↓

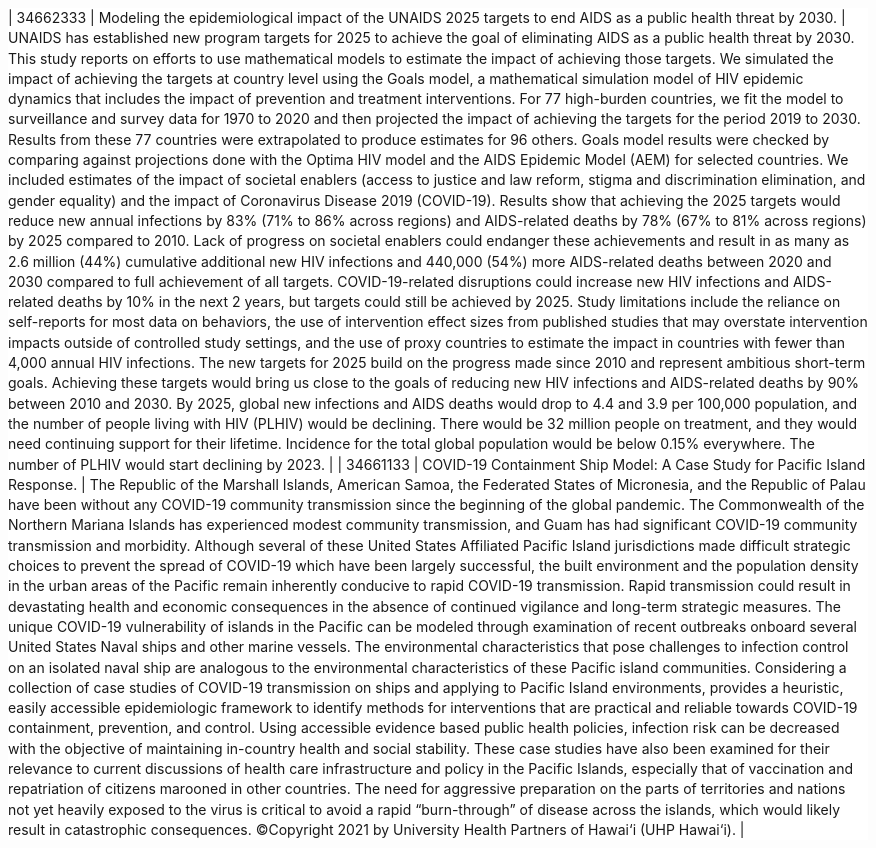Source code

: | 34662333 | Modeling the epidemiological impact of the UNAIDS 2025 targets to end AIDS as a public health threat by 2030.                                               | UNAIDS has established new program targets for 2025 to achieve the goal of eliminating AIDS as a public health threat by 2030. This study reports on efforts to use mathematical models to estimate the impact of achieving those targets. We simulated the impact of achieving the targets at country level using the Goals model, a mathematical simulation model of HIV epidemic dynamics that includes the impact of prevention and treatment interventions. For 77 high-burden countries, we fit the model to surveillance and survey data for 1970 to 2020 and then projected the impact of achieving the targets for the period 2019 to 2030. Results from these 77 countries were extrapolated to produce estimates for 96 others. Goals model results were checked by comparing against projections done with the Optima HIV model and the AIDS Epidemic Model (AEM) for selected countries. We included estimates of the impact of societal enablers (access to justice and law reform, stigma and discrimination elimination, and gender equality) and the impact of Coronavirus Disease 2019 (COVID-19). Results show that achieving the 2025 targets would reduce new annual infections by 83% (71% to 86% across regions) and AIDS-related deaths by 78% (67% to 81% across regions) by 2025 compared to 2010. Lack of progress on societal enablers could endanger these achievements and result in as many as 2.6 million (44%) cumulative additional new HIV infections and 440,000 (54%) more AIDS-related deaths between 2020 and 2030 compared to full achievement of all targets. COVID-19-related disruptions could increase new HIV infections and AIDS-related deaths by 10% in the next 2 years, but targets could still be achieved by 2025. Study limitations include the reliance on self-reports for most data on behaviors, the use of intervention effect sizes from published studies that may overstate intervention impacts outside of controlled study settings, and the use of proxy countries to estimate the impact in countries with fewer than 4,000 annual HIV infections. The new targets for 2025 build on the progress made since 2010 and represent ambitious short-term goals. Achieving these targets would bring us close to the goals of reducing new HIV infections and AIDS-related deaths by 90% between 2010 and 2030. By 2025, global new infections and AIDS deaths would drop to 4.4 and 3.9 per 100,000 population, and the number of people living with HIV (PLHIV) would be declining. There would be 32 million people on treatment, and they would need continuing support for their lifetime. Incidence for the total global population would be below 0.15% everywhere. The number of PLHIV would start declining by 2023. |
| 34661133 | COVID-19 Containment Ship Model: A Case Study for Pacific Island Response.                                                                                  | The Republic of the Marshall Islands, American Samoa, the Federated States of Micronesia, and the Republic of Palau have been without any COVID-19 community transmission since the beginning of the global pandemic. The Commonwealth of the Northern Mariana Islands has experienced modest community transmission, and Guam has had significant COVID-19 community transmission and morbidity. Although several of these United States Affiliated Pacific Island jurisdictions made difficult strategic choices to prevent the spread of COVID-19 which have been largely successful, the built environment and the population density in the urban areas of the Pacific remain inherently conducive to rapid COVID-19 transmission. Rapid transmission could result in devastating health and economic consequences in the absence of continued vigilance and long-term strategic measures. The unique COVID-19 vulnerability of islands in the Pacific can be modeled through examination of recent outbreaks onboard several United States Naval ships and other marine vessels. The environmental characteristics that pose challenges to infection control on an isolated naval ship are analogous to the environmental characteristics of these Pacific island communities. Considering a collection of case studies of COVID-19 transmission on ships and applying to Pacific Island environments, provides a heuristic, easily accessible epidemiologic framework to identify methods for interventions that are practical and reliable towards COVID-19 containment, prevention, and control. Using accessible evidence based public health policies, infection risk can be decreased with the objective of maintaining in-country health and social stability. These case studies have also been examined for their relevance to current discussions of health care infrastructure and policy in the Pacific Islands, especially that of vaccination and repatriation of citizens marooned in other countries. The need for aggressive preparation on the parts of territories and nations not yet heavily exposed to the virus is critical to avoid a rapid “burn-through” of disease across the islands, which would likely result in catastrophic consequences. ©Copyright 2021 by University Health Partners of Hawai‘i (UHP Hawai‘i).                                                                                                                                                                                                                                                                                                                                                                                                                                   |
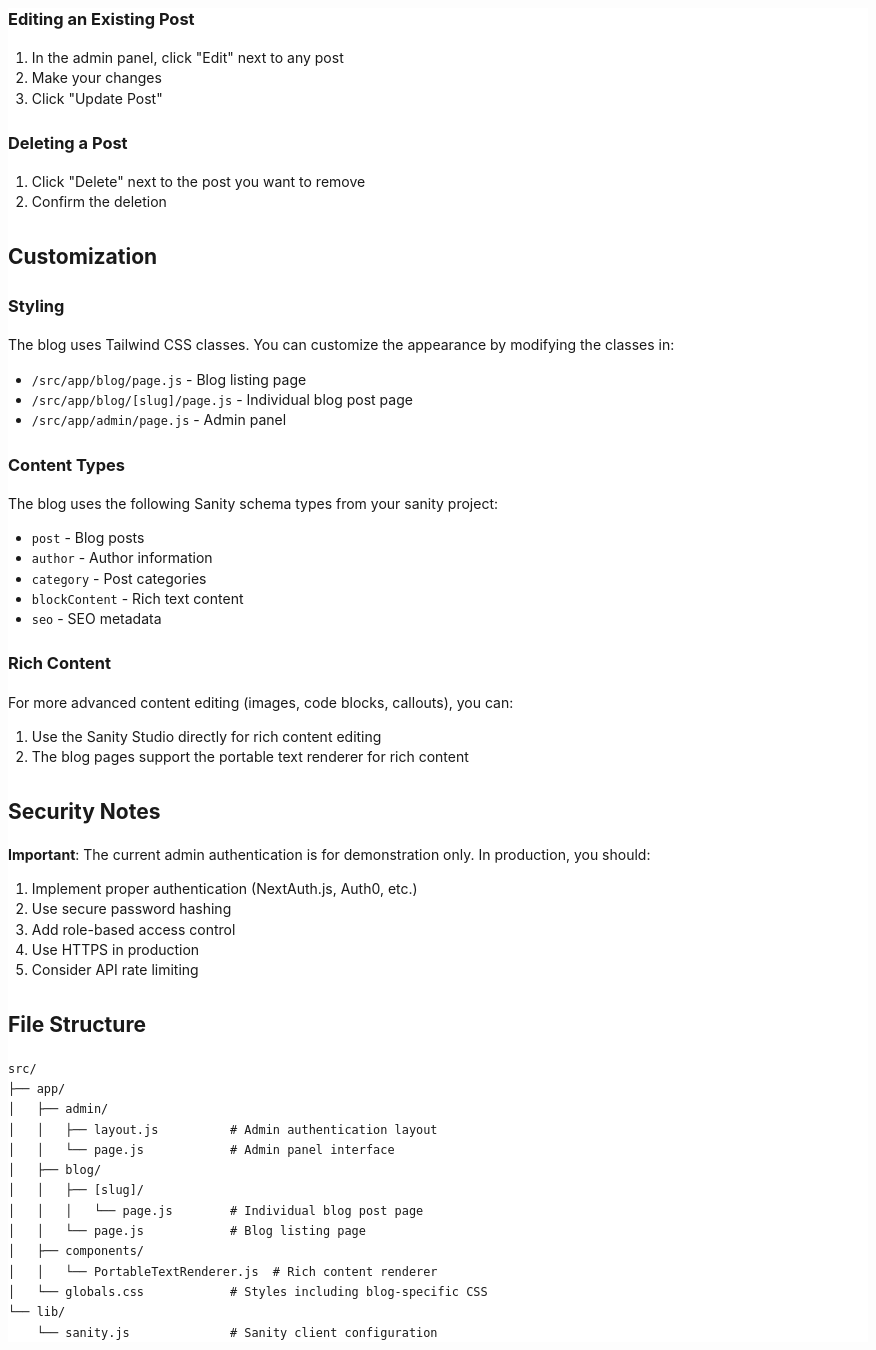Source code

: ### Editing an Existing Post

1. In the admin panel, click "Edit" next to any post
2. Make your changes
3. Click "Update Post"

### Deleting a Post

1. Click "Delete" next to the post you want to remove
2. Confirm the deletion

## Customization

### Styling

The blog uses Tailwind CSS classes. You can customize the appearance by modifying the classes in:
- `/src/app/blog/page.js` - Blog listing page
- `/src/app/blog/[slug]/page.js` - Individual blog post page
- `/src/app/admin/page.js` - Admin panel

### Content Types

The blog uses the following Sanity schema types from your sanity project:
- `post` - Blog posts
- `author` - Author information
- `category` - Post categories
- `blockContent` - Rich text content
- `seo` - SEO metadata

### Rich Content

For more advanced content editing (images, code blocks, callouts), you can:
1. Use the Sanity Studio directly for rich content editing
2. The blog pages support the portable text renderer for rich content

## Security Notes

**Important**: The current admin authentication is for demonstration only. In production, you should:

1. Implement proper authentication (NextAuth.js, Auth0, etc.)
2. Use secure password hashing
3. Add role-based access control
4. Use HTTPS in production
5. Consider API rate limiting

## File Structure

```
src/
├── app/
│   ├── admin/
│   │   ├── layout.js          # Admin authentication layout
│   │   └── page.js            # Admin panel interface
│   ├── blog/
│   │   ├── [slug]/
│   │   │   └── page.js        # Individual blog post page
│   │   └── page.js            # Blog listing page
│   ├── components/
│   │   └── PortableTextRenderer.js  # Rich content renderer
│   └── globals.css            # Styles including blog-specific CSS
└── lib/
    └── sanity.js              # Sanity client configuration
```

↑

• [Directions] Write out the entries above verbatim; the pictures do not belong in your copy.

• [Problem solution]
Source code

: | 34662333 | Modeling the epidemiological impact of the UNAIDS 2025 targets to end AIDS as a public health threat by 2030.                                               | UNAIDS has established new program targets for 2025 to achieve the goal of eliminating AIDS as a public health threat by 2030. This study reports on efforts to use mathematical models to estimate the impact of achieving those targets. We simulated the impact of achieving the targets at country level using the Goals model, a mathematical simulation model of HIV epidemic dynamics that includes the impact of prevention and treatment interventions. For 77 high-burden countries, we fit the model to surveillance and survey data for 1970 to 2020 and then projected the impact of achieving the targets for the period 2019 to 2030. Results from these 77 countries were extrapolated to produce estimates for 96 others. Goals model results were checked by comparing against projections done with the Optima HIV model and the AIDS Epidemic Model (AEM) for selected countries. We included estimates of the impact of societal enablers (access to justice and law reform, stigma and discrimination elimination, and gender equality) and the impact of Coronavirus Disease 2019 (COVID-19). Results show that achieving the 2025 targets would reduce new annual infections by 83% (71% to 86% across regions) and AIDS-related deaths by 78% (67% to 81% across regions) by 2025 compared to 2010. Lack of progress on societal enablers could endanger these achievements and result in as many as 2.6 million (44%) cumulative additional new HIV infections and 440,000 (54%) more AIDS-related deaths between 2020 and 2030 compared to full achievement of all targets. COVID-19-related disruptions could increase new HIV infections and AIDS-related deaths by 10% in the next 2 years, but targets could still be achieved by 2025. Study limitations include the reliance on self-reports for most data on behaviors, the use of intervention effect sizes from published studies that may overstate intervention impacts outside of controlled study settings, and the use of proxy countries to estimate the impact in countries with fewer than 4,000 annual HIV infections. The new targets for 2025 build on the progress made since 2010 and represent ambitious short-term goals. Achieving these targets would bring us close to the goals of reducing new HIV infections and AIDS-related deaths by 90% between 2010 and 2030. By 2025, global new infections and AIDS deaths would drop to 4.4 and 3.9 per 100,000 population, and the number of people living with HIV (PLHIV) would be declining. There would be 32 million people on treatment, and they would need continuing support for their lifetime. Incidence for the total global population would be below 0.15% everywhere. The number of PLHIV would start declining by 2023. |
| 34661133 | COVID-19 Containment Ship Model: A Case Study for Pacific Island Response.                                                                                  | The Republic of the Marshall Islands, American Samoa, the Federated States of Micronesia, and the Republic of Palau have been without any COVID-19 community transmission since the beginning of the global pandemic. The Commonwealth of the Northern Mariana Islands has experienced modest community transmission, and Guam has had significant COVID-19 community transmission and morbidity. Although several of these United States Affiliated Pacific Island jurisdictions made difficult strategic choices to prevent the spread of COVID-19 which have been largely successful, the built environment and the population density in the urban areas of the Pacific remain inherently conducive to rapid COVID-19 transmission. Rapid transmission could result in devastating health and economic consequences in the absence of continued vigilance and long-term strategic measures. The unique COVID-19 vulnerability of islands in the Pacific can be modeled through examination of recent outbreaks onboard several United States Naval ships and other marine vessels. The environmental characteristics that pose challenges to infection control on an isolated naval ship are analogous to the environmental characteristics of these Pacific island communities. Considering a collection of case studies of COVID-19 transmission on ships and applying to Pacific Island environments, provides a heuristic, easily accessible epidemiologic framework to identify methods for interventions that are practical and reliable towards COVID-19 containment, prevention, and control. Using accessible evidence based public health policies, infection risk can be decreased with the objective of maintaining in-country health and social stability. These case studies have also been examined for their relevance to current discussions of health care infrastructure and policy in the Pacific Islands, especially that of vaccination and repatriation of citizens marooned in other countries. The need for aggressive preparation on the parts of territories and nations not yet heavily exposed to the virus is critical to avoid a rapid “burn-through” of disease across the islands, which would likely result in catastrophic consequences. ©Copyright 2021 by University Health Partners of Hawai‘i (UHP Hawai‘i).                                                                                                                                                                                                                                                                                                                                                                                                                                   |
Source code

: ### Editing an Existing Post

1. In the admin panel, click "Edit" next to any post
2. Make your changes
3. Click "Update Post"

### Deleting a Post

1. Click "Delete" next to the post you want to remove
2. Confirm the deletion

## Customization

### Styling

The blog uses Tailwind CSS classes. You can customize the appearance by modifying the classes in:
- `/src/app/blog/page.js` - Blog listing page
- `/src/app/blog/[slug]/page.js` - Individual blog post page
- `/src/app/admin/page.js` - Admin panel

### Content Types

The blog uses the following Sanity schema types from your sanity project:
- `post` - Blog posts
- `author` - Author information
- `category` - Post categories
- `blockContent` - Rich text content
- `seo` - SEO metadata

### Rich Content

For more advanced content editing (images, code blocks, callouts), you can:
1. Use the Sanity Studio directly for rich content editing
2. The blog pages support the portable text renderer for rich content

## Security Notes

**Important**: The current admin authentication is for demonstration only. In production, you should:

1. Implement proper authentication (NextAuth.js, Auth0, etc.)
2. Use secure password hashing
3. Add role-based access control
4. Use HTTPS in production
5. Consider API rate limiting

## File Structure

```
src/
├── app/
│   ├── admin/
│   │   ├── layout.js          # Admin authentication layout
│   │   └── page.js            # Admin panel interface
│   ├── blog/
│   │   ├── [slug]/
│   │   │   └── page.js        # Individual blog post page
│   │   └── page.js            # Blog listing page
│   ├── components/
│   │   └── PortableTextRenderer.js  # Rich content renderer
│   └── globals.css            # Styles including blog-specific CSS
└── lib/
    └── sanity.js              # Sanity client configuration
```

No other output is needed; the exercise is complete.